__TASK DETAILS__
Among the lines below, copy each one in which "pixels" appears.
EXTRACTED MATERIAL Start Marker
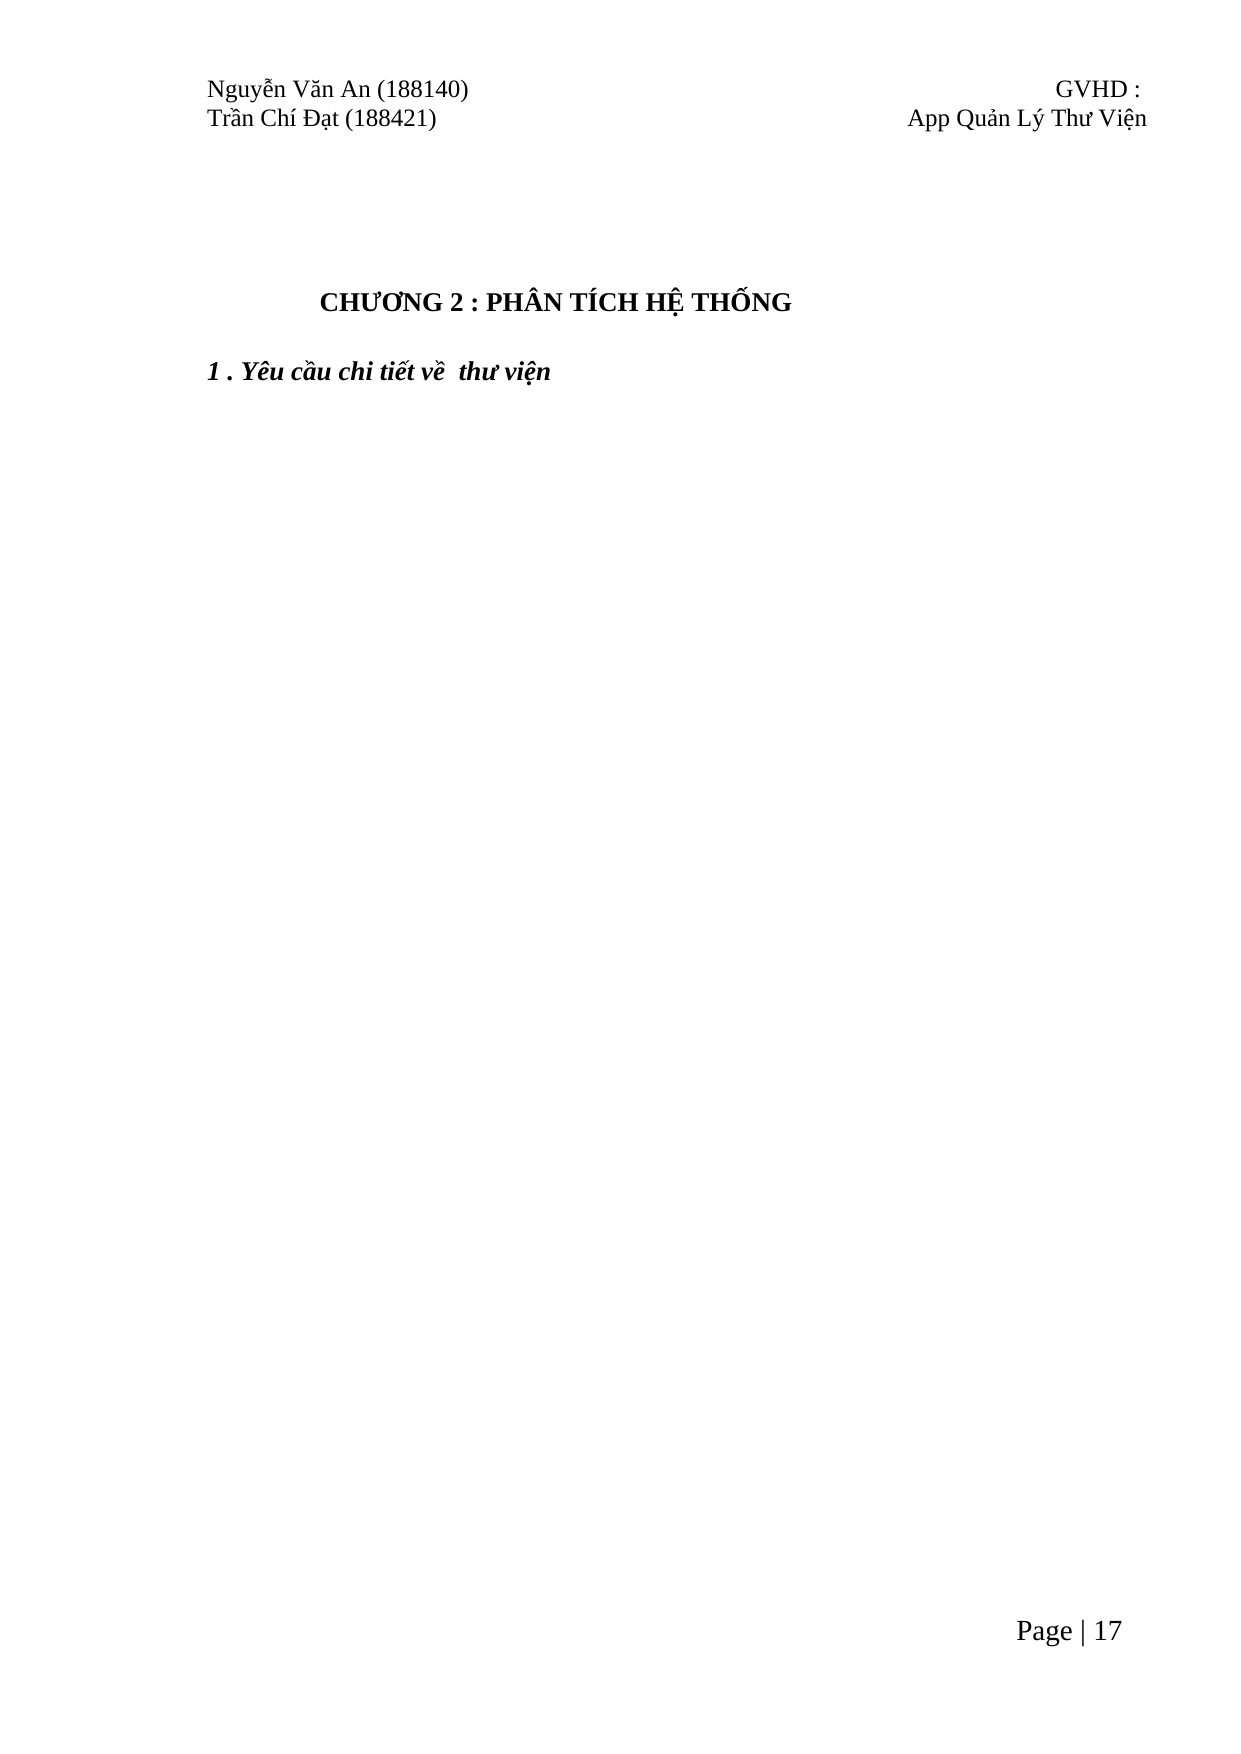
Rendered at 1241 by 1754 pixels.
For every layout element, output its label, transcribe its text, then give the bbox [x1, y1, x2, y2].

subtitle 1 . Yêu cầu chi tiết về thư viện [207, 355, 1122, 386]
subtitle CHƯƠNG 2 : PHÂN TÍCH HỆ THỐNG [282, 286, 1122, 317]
EXTRACTED MATERIAL End Marker
EXTRACTED MATERIAL Start Marker
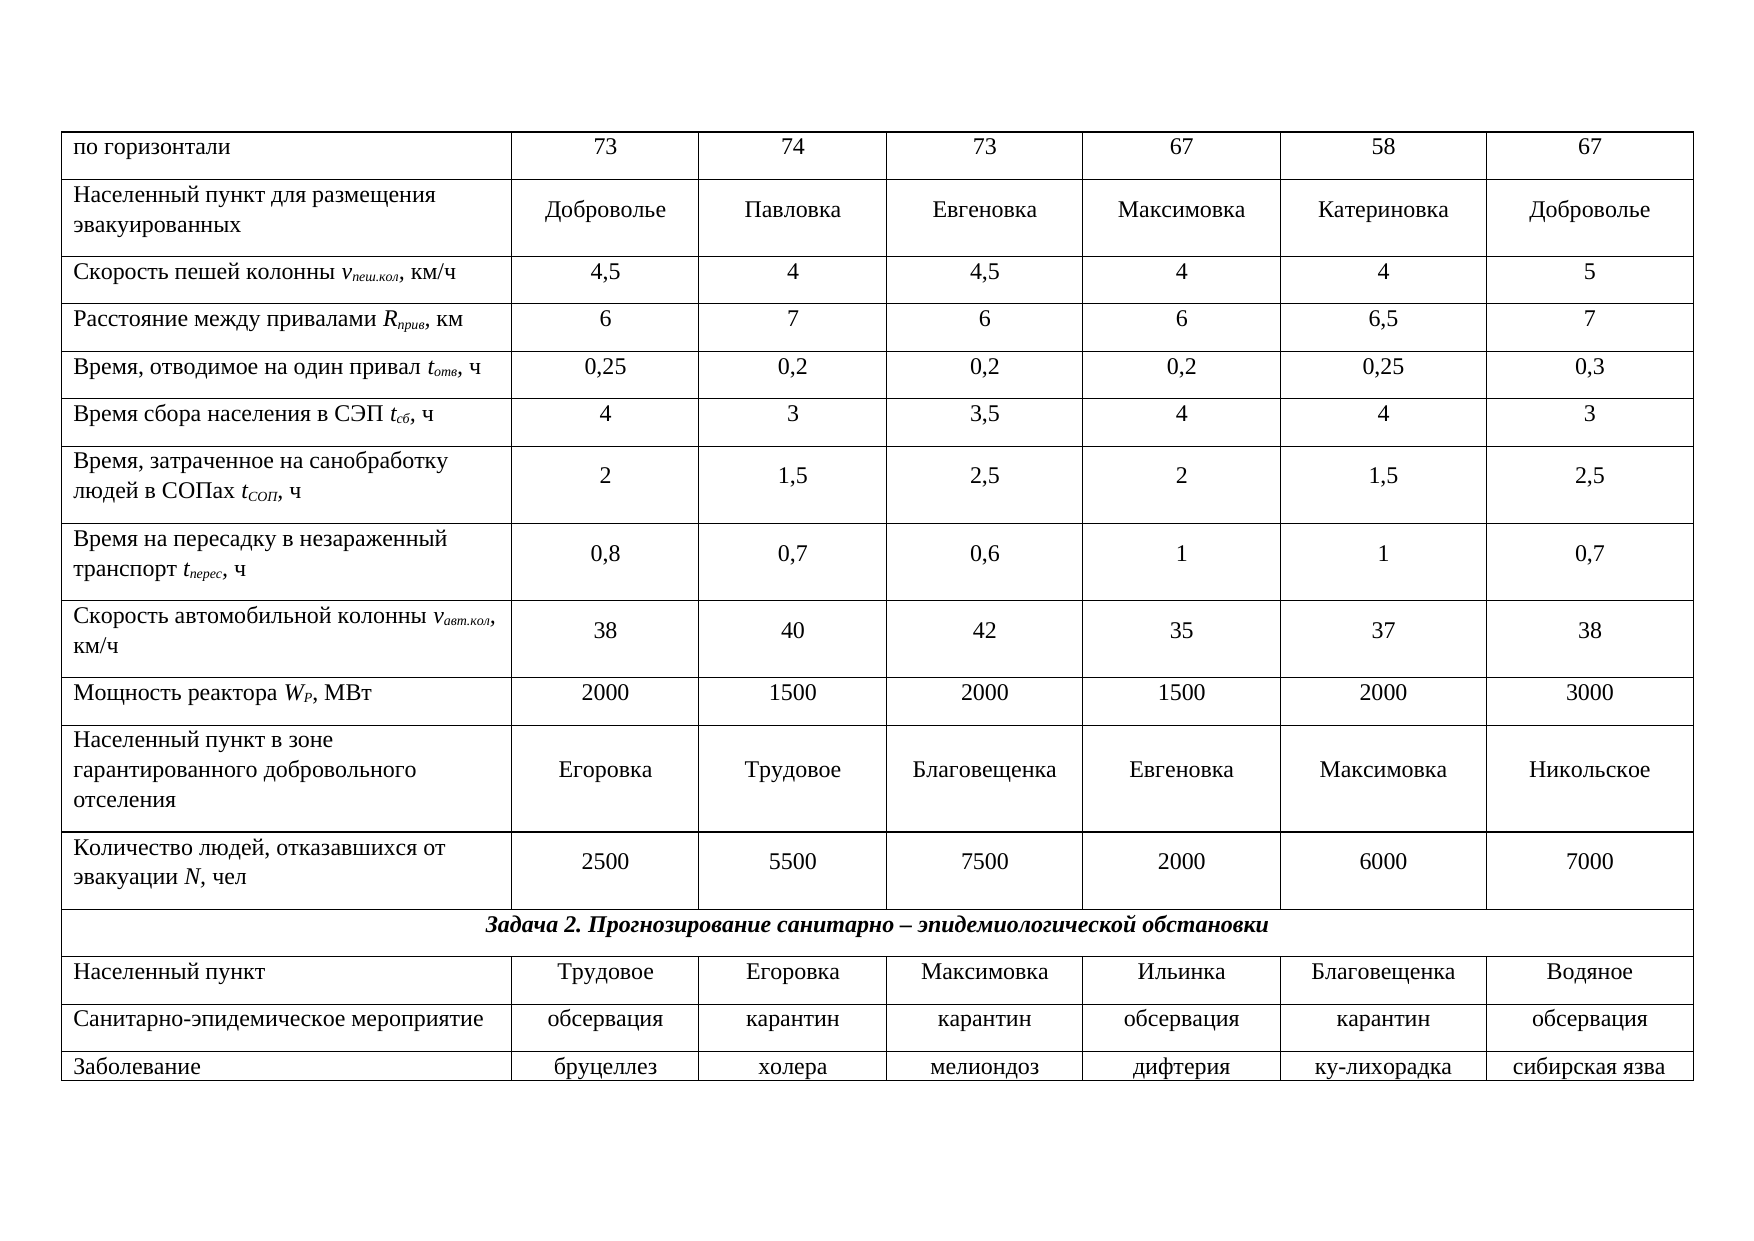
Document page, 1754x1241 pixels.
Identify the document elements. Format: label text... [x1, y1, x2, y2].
EXTRACTED MATERIAL End Marker
EXTRACTED MATERIAL Start Marker
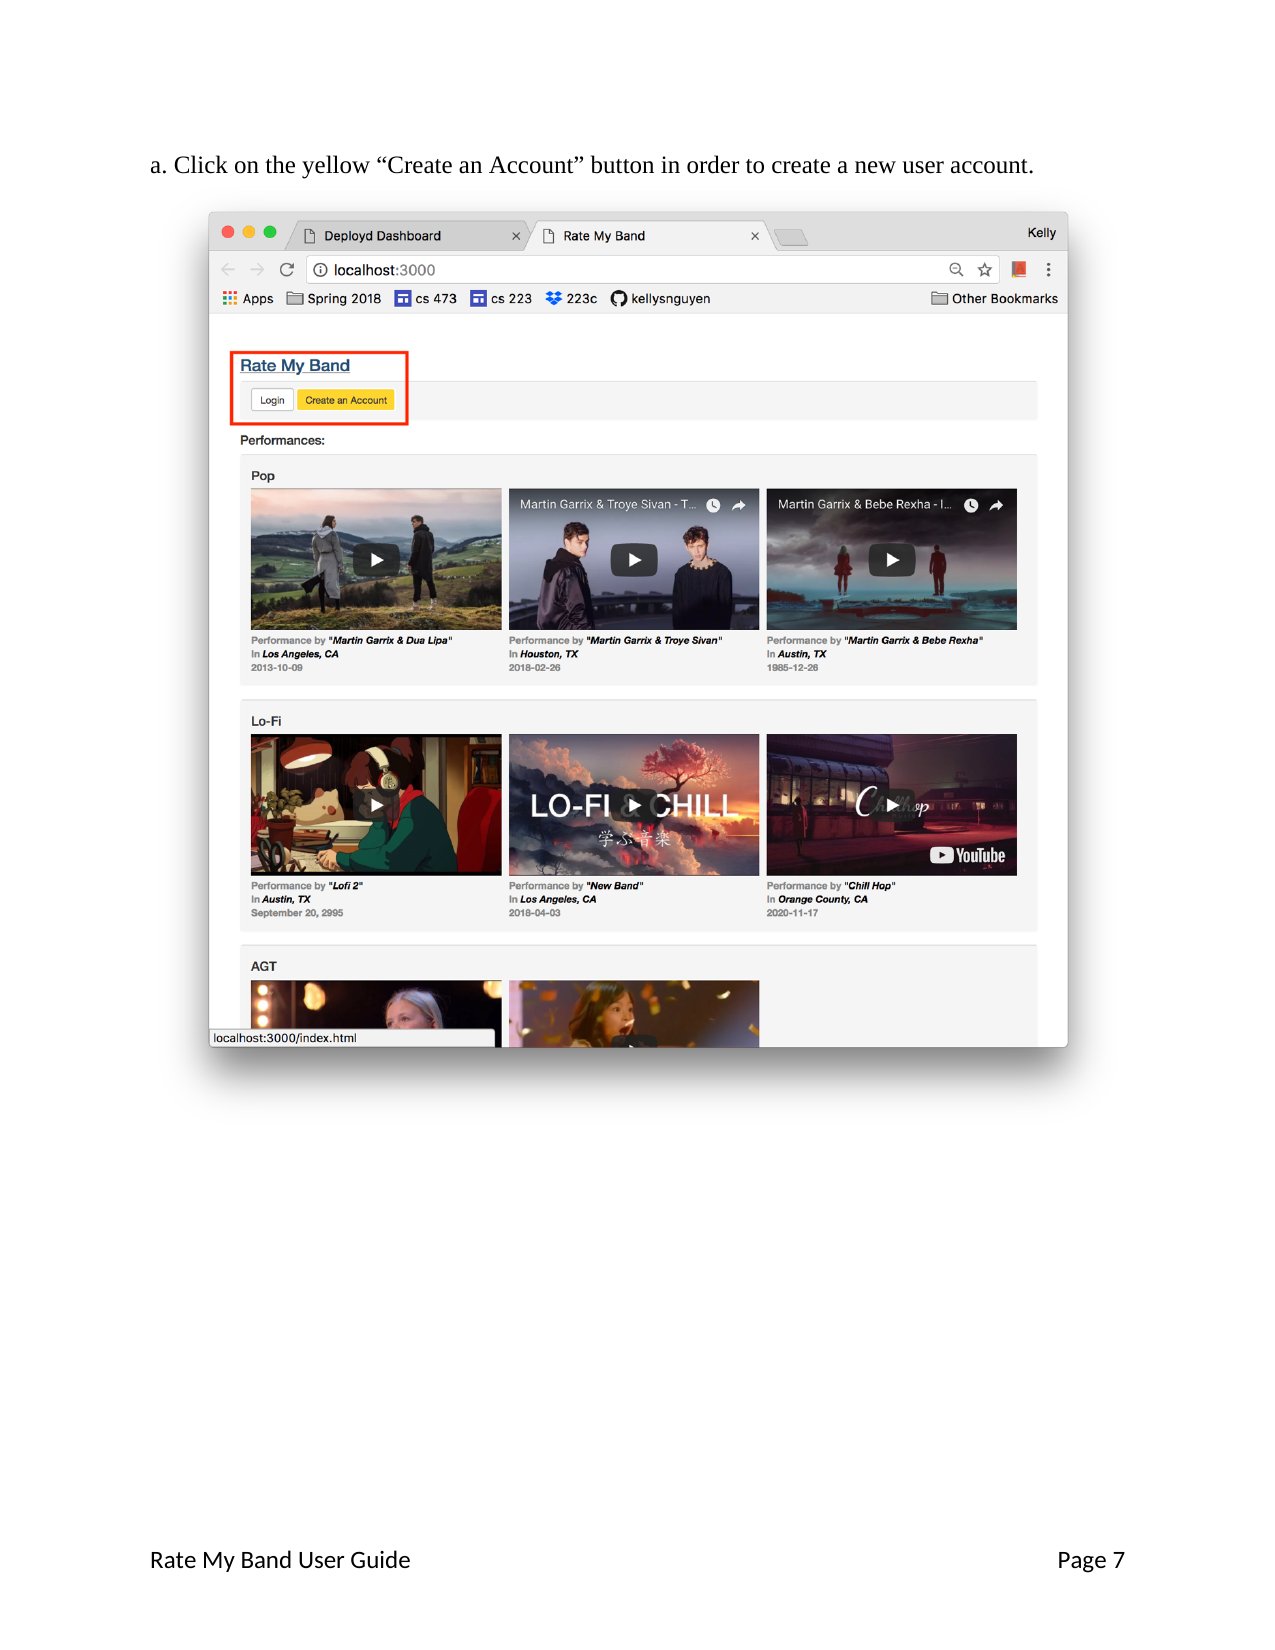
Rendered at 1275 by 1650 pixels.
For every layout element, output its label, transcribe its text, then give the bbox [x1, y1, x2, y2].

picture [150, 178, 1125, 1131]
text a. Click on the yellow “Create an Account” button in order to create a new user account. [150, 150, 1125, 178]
EXTRACTED MATERIAL End Marker
__FINISHED TASK__
Rendered at 1241 by 1754 pixels.
Document page, 1754x1241 pixels.
Rendered at 1275 by 1650 pixels.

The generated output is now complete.